Core value of core engineering
September 09, 2019
At Gojek, fresh graduates go through a rigorous two months Bootcamp programme. The Bootcamp is structured in several modules. The first of these modules are core engineering. Here I will introduce you to some of the main themes of the core engineering module. Let’s dive in!
How to make decisions, quickly!
An engineer is supposed to make many decisions every day. Decisions can be of many aspects ranging from how to name a variable to what should be the road map of the team for the upcoming days and months. This is a problem that we face several times a day. You can’t just take any decisions. You have to have some reasoning behind it. You must do some analysis of alternatives. Sometimes you have to convince your teammates about your approaches to a problem(what decision you took)! Here come the issues when you have to explain everyone and convince them.
You need to develop many soft skills. No matter how smart you are or how great a programmer you are, but if you cannot communicate properly and if you cannot explain complex things to people in simple English, you are going to find it very hard to deal with people, every day.

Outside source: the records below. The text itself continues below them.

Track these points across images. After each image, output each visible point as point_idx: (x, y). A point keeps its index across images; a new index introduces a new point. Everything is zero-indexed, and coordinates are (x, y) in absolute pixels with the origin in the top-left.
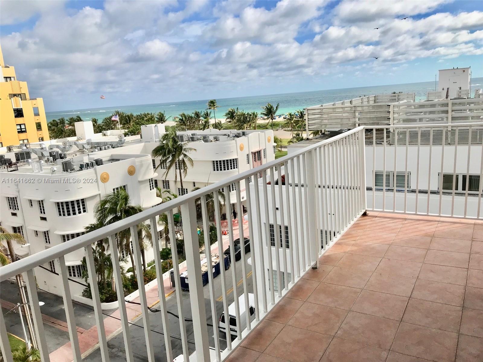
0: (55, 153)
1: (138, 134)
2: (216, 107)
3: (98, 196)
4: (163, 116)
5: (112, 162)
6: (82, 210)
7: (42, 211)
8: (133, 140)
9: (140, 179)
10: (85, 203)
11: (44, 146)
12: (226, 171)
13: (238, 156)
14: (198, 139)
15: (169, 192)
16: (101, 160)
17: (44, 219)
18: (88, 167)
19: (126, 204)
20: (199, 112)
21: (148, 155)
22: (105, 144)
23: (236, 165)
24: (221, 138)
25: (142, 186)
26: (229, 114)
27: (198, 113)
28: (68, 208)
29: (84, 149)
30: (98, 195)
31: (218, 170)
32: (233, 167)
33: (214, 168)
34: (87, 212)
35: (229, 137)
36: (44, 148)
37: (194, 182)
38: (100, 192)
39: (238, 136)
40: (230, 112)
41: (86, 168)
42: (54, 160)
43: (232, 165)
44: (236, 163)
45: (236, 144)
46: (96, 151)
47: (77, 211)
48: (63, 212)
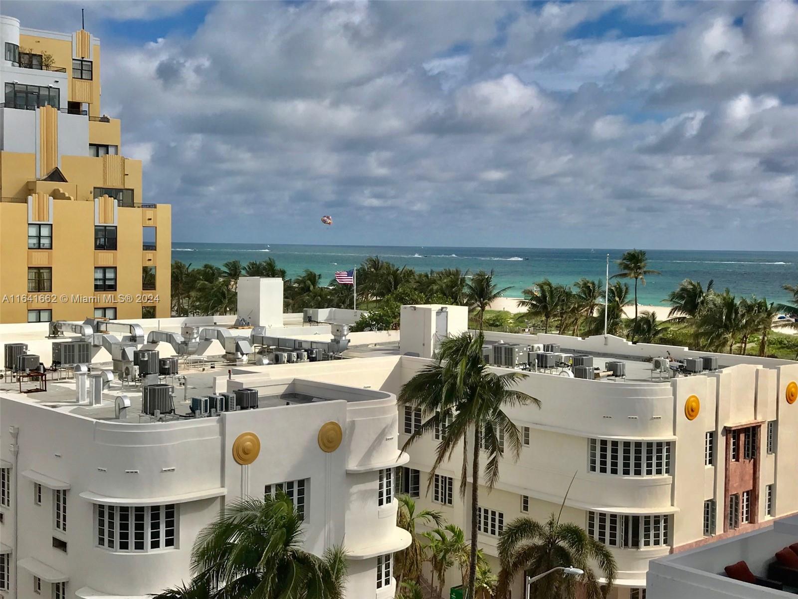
0: (148, 357)
1: (396, 329)
2: (645, 272)
3: (218, 503)
4: (488, 285)
5: (288, 404)
6: (163, 538)
7: (61, 520)
8: (379, 344)
9: (353, 465)
10: (175, 519)
11: (138, 332)
12: (632, 477)
13: (674, 434)
14: (559, 364)
15: (437, 517)
16: (254, 394)
17: (60, 545)
18: (213, 410)
19: (287, 543)
20: (593, 284)
21: (389, 396)
22: (297, 346)
23: (667, 464)
24: (632, 368)
25: (356, 489)
26: (682, 298)
27: (591, 285)
28: (124, 527)
29: (239, 353)
30: (219, 498)
31: (603, 470)
32: (654, 468)
33: (593, 462)
34: (178, 548)
35: (658, 370)
36: (139, 337)
37: (527, 497)
38: (224, 491)
39: (687, 369)
40: (684, 290)
41: (206, 411)
42: (140, 377)
43: (654, 461)
44: (668, 457)
45: (675, 394)
46: (263, 364)
47: (148, 540)
48: (111, 534)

Photo by Austin Distel on Unsplash
Time is the most important factor
Time is one of the most valuable resources for everyone in the office. So if you are making a conversation in your team, you need to be good enough to express your thoughts clearly and quickly. You need to learn how to speak clearly. In the Bootcamp, we go through a rigorous speaking drill where we practice how to be a good speaker and a good listener. Here I have learned how to convey your thoughts to your audience. An engineer has to deal with a wide range of audience working across different teams. For example, at Gojek, a product engineer may need to talk to Product Managers, Tech Leads, other engineers, business intelligence team, operations team, system engineers, peoples partner etc. There is a different level of engagement needed for different people. You need to put your words differently to be able to convey your message correctly and quickly.
Be fallacy free
Most of us fall in the trap of logical fallacies in our arguments. In the Bootcamp, we practice rigorously in speaking drill to make our arguments free from logical fallacies. We practice hard to inculcate the habit of making fallacy free arguments to sound convincing. Developing such speaking habits makes us reach an agreement in our arguments.
Of course, you will need your technical expertise in making decisions on a daily basis. But it’s not just about being technically sound, to be a great software engineer. It’s about those aspects of software development which are not taught in any university, the soft skills.
Baby Steps
The baby steps are about taking small steps to build the solution of a complex problem iteratively. Most of the time you don’t know prior to solving the problem what the solution is going to look like. In complex engineering areas, such as ours, most of the time we can’t say for sure for example how the service or app will look like in the end. There are many variables.
For example, the customer requirements are not clear initially or the scale is unknown or you are not sure about the approach etc. Baby steps help in these cases. In the core engineering Bootcamp, we develop the habit of taking baby steps in solving some problem because that way we will be able to solve some immediate problem which will, in turn, help you solve the bigger problem. This way you will do frequent commits. Baby steps should be visible on your commit history and not only on pen and paper. Test-driven development helps you take baby steps as you start seeing the bigger problem in smaller chunks of testable behaviours.
Being a team player
You are not going to work alone. You will always work in a team. We learn the principles of how to work in a team. In the Bootcamp, we also have a team of boot campers. We learn the process required to work effectively in a team. It introduces us to the most basic things in a team, for example, conventions, wiki, communication channel, stand up meetings, timings, objectives, limitations, approachability etc. What tools your team uses, what conventions you follow should be properly documented. The wiki should be the ultimate source of truth for every team member.
You won’t always write perfect code. No one writes perfect code. You will create technical debt and you cannot escape it. You take the decision that is best for the team and product. As an engineer, you have to decide what technical debts you can afford as a team. Some times you have to do the dirty work(e.g. not refactoring that code smell that you spotted) but you have to know how to repay as a team. By being a good team member is not only about being punctual or just doing your work. It is more than that. You should know what mistakes can you make and what mistakes you can afford. You need to be good at striking a balance between quality and delivering value.
All of this can be cultivated when you have a belief in the processes that your team follows.
Complex systems are such systems where output is not proportional to the input. Software is a complex system. The success of your product does not depend proportionally on the number of features you deliver. All of these above themes that I discussed above, help you chunk down the problem in smaller manageable batch sizes. In the hope that you deliver one feature correct and hopefully you will deliver the product right. These aspects help you make the correct software the correct way.